La anciana se mostró muy interesada en el gato. Entonces le pregunté si


ella vivía en un departamento, ya que el gato era muy cariñoso y de un
departamento no podría escaparse. Me contó que ya tenía un gato y que estaba
tratando de conseguirle un nuevo hogar porque ella tenía que operarse y sus hijos
no lo querían.

Me contó que sus hijos lo pensaban llevar a un refugio en Pilar donde viviría
feliz con muchos otros animales. Evidentemente la anciana no opinaba lo mismo.
Me sorprendió su lucidez y su buen estado físico a pesar de la cuestión menor de
la cuál debía sanar. Con ingenuidad le pregunté dónde se recuperaría de la
operación. En ese momento su sonrisa cálida se desvaneció y la invadió una
melancólica tristeza.

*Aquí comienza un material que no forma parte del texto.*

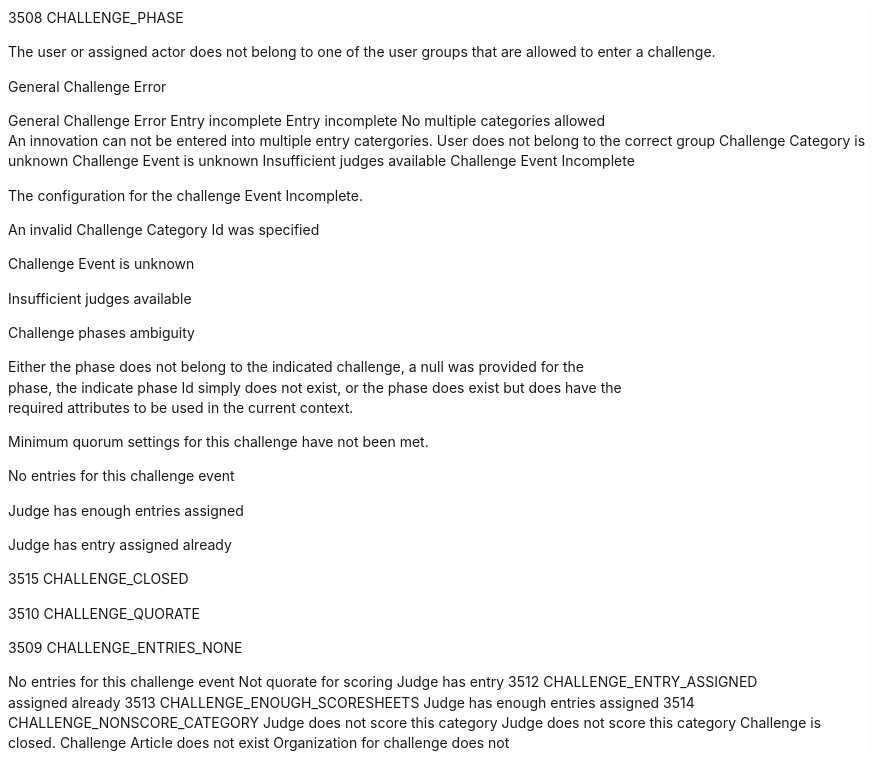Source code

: ­3508 CHALLENGE_PHASE

The user or assigned actor does not belong to one of the user groups that are allowed to enter
a challenge.

General Challenge Error

General Challenge
Error
Entry incomplete Entry incomplete
No multiple
categories allowed An innovation can not be entered into multiple entry catergories.
User does not
belong to the
correct group
Challenge
Category is
unknown
Challenge Event
is unknown
Insufficient judges
available
Challenge Event
Incomplete

The configuration for the challenge Event Incomplete.

An invalid Challenge Category Id was specified

Challenge Event is unknown

Insufficient judges available

Challenge phases
ambiguity

Either the phase does not belong to the indicated challenge, a null was provided for the
phase, the indicate phase Id simply does not exist, or the phase does exist but does have the
required attributes to be used in the current context.

Minimum quorum settings for this challenge have not been met.

No entries for this challenge event

Judge has enough entries assigned

Judge has entry assigned already

­3515 CHALLENGE_CLOSED

­3510 CHALLENGE_QUORATE

­3509 CHALLENGE_ENTRIES_NONE

No entries for this
challenge event
Not quorate for
scoring
Judge has entry
­3512 CHALLENGE_ENTRY_ASSIGNED
assigned already
­3513 CHALLENGE_ENOUGH_SCORESHEETS Judge has enough
entries assigned
­3514 CHALLENGE_NONSCORE_CATEGORY Judge does not
score this category Judge does not score this category
Challenge is
closed.
Challenge Article
does not exist
Organization for
challenge does not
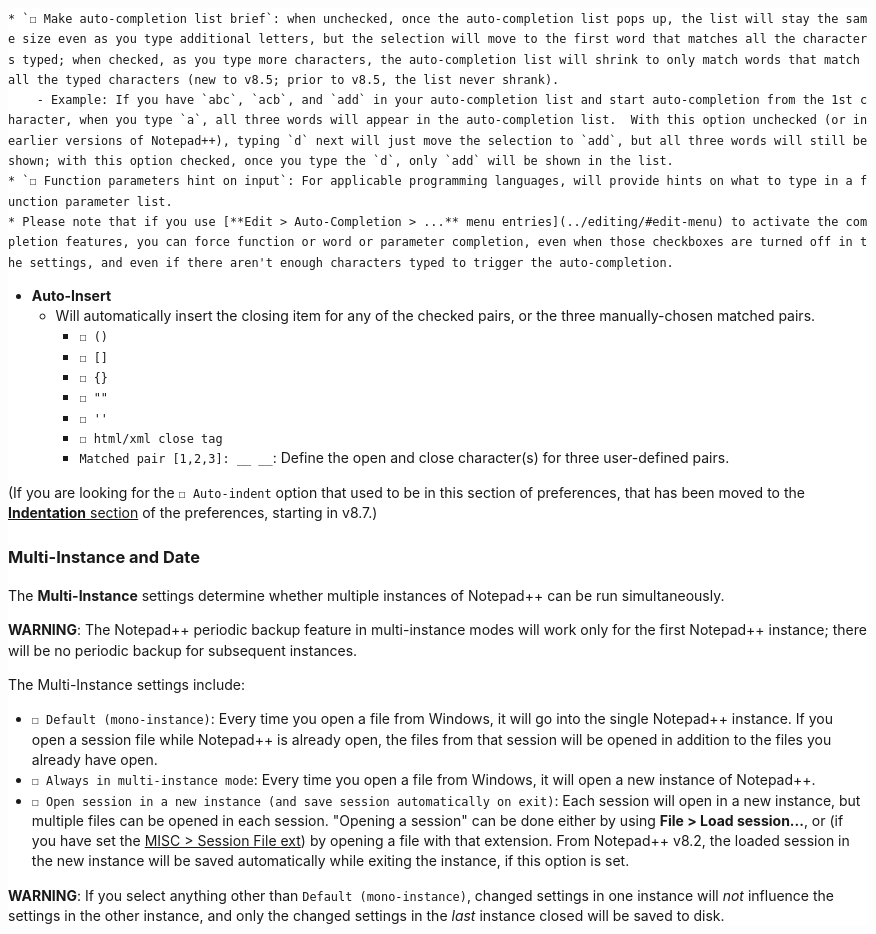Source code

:     * `☐ Make auto-completion list brief`: when unchecked, once the auto-completion list pops up, the list will stay the same size even as you type additional letters, but the selection will move to the first word that matches all the characters typed; when checked, as you type more characters, the auto-completion list will shrink to only match words that match all the typed characters (new to v8.5; prior to v8.5, the list never shrank).
        - Example: If you have `abc`, `acb`, and `add` in your auto-completion list and start auto-completion from the 1st character, when you type `a`, all three words will appear in the auto-completion list.  With this option unchecked (or in earlier versions of Notepad++), typing `d` next will just move the selection to `add`, but all three words will still be shown; with this option checked, once you type the `d`, only `add` will be shown in the list.
    * `☐ Function parameters hint on input`: For applicable programming languages, will provide hints on what to type in a function parameter list.
    * Please note that if you use [**Edit > Auto-Completion > ...** menu entries](../editing/#edit-menu) to activate the completion features, you can force function or word or parameter completion, even when those checkboxes are turned off in the settings, and even if there aren't enough characters typed to trigger the auto-completion.
* **Auto-Insert**
    * Will automatically insert the closing item for any of the checked pairs, or the three manually-chosen matched pairs.
        * `☐ ()`
        * `☐ []`
        * `☐ {}`
        * `☐ ""`
        * `☐ ''`
        * `☐ html/xml close tag`
        * `Matched pair [1,2,3]: __ __`: Define the open and close character(s) for three user-defined pairs.

(If you are looking for the `☐ Auto-indent` option that used to be in this section of preferences, that has been moved to the [**Indentation** section](#indentation) of the preferences, starting in v8.7.)

### Multi-Instance and Date

The **Multi-Instance** settings determine whether multiple instances of Notepad++ can be run simultaneously.

**WARNING**: The Notepad++ periodic backup feature in multi-instance modes will work only for the first Notepad++ instance; there will be no periodic backup for subsequent instances.

The Multi-Instance settings include:

* `☐ Default (mono-instance)`: Every time you open a file from Windows, it will go into the single Notepad++ instance.  If you open a session file while Notepad++ is already open, the files from that session will be opened in addition to the files you already have open.
* `☐ Always in multi-instance mode`: Every time you open a file from Windows, it will open a new instance of Notepad++.
* `☐ Open session in a new instance (and save session automatically on exit)`: Each session will open in a new instance, but multiple files can be opened in each session.  "Opening a session" can be done either by using **File > Load session...**, or (if you have set the [MISC > Session File ext](#misc)) by opening a file with that extension. From Notepad++ v8.2, the loaded session in the new instance will be saved automatically while exiting the instance, if this option is set.

**WARNING**: If you select anything other than `Default (mono-instance)`, changed settings in one instance will _not_ influence the settings in the other instance, and only the changed settings in the _last_ instance closed will be saved to disk.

Suponía que alguno de sus hijos la tendría en su casa hasta
su recuperación.

Lamenté tener tantos gatos como para no transitar el suyo. Y también


lamenté el destino de la anciana. Si sus hijos no apreciaban al gato, tampoco
apreciarían demasiado a la anciana como para cuidarla. Muy probablemente el
gato terminaría, con suerte, en el refugio y la anciana en un hogar, lejos de su
compañero felino. Una profunda tristeza se apoderó de mí al verla alejarse
después de decirme: “es por el gato que no me opero, ¡cómo podría abandonarlo!”